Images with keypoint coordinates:
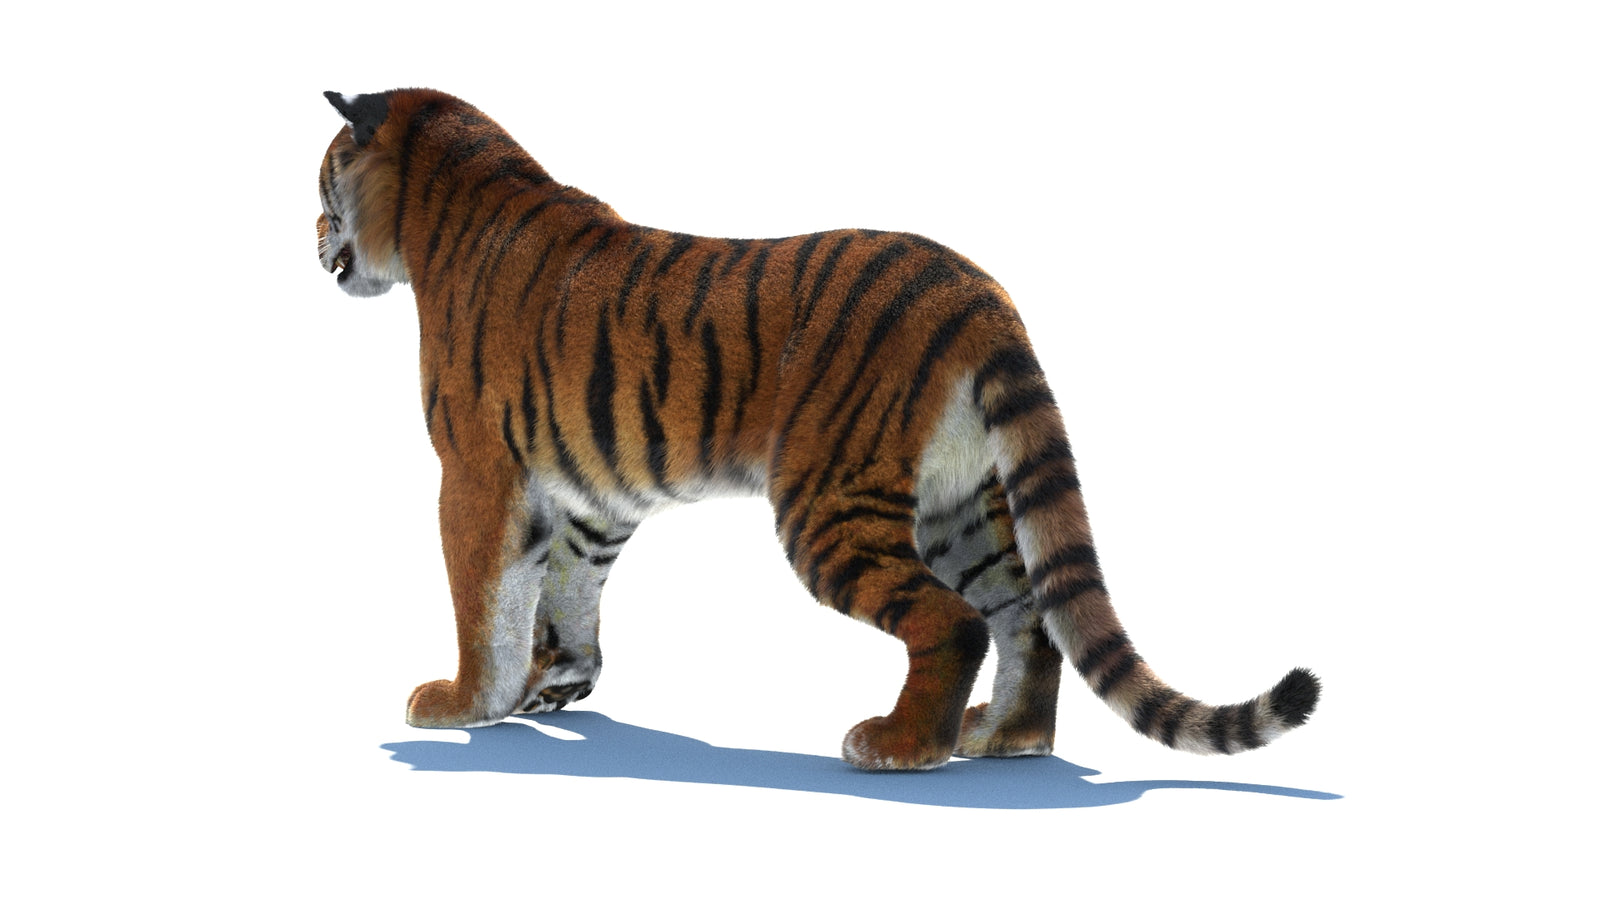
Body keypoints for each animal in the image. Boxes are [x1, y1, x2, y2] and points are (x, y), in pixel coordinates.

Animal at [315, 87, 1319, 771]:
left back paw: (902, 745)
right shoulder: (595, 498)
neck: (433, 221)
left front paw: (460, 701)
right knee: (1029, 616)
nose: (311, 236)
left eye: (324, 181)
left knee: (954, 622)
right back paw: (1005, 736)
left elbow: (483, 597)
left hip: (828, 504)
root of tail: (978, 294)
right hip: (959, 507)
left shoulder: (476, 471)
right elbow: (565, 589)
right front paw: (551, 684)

What you have to do ->
Your answer must be the lines from the one containing "right back paw: (1005, 736)" through the last line of the entries, copied exactly, with no other lines.

Output for this task ->
right back paw: (1005, 736)
left elbow: (483, 597)
left hip: (828, 504)
root of tail: (978, 294)
right hip: (959, 507)
left shoulder: (476, 471)
right elbow: (565, 589)
right front paw: (551, 684)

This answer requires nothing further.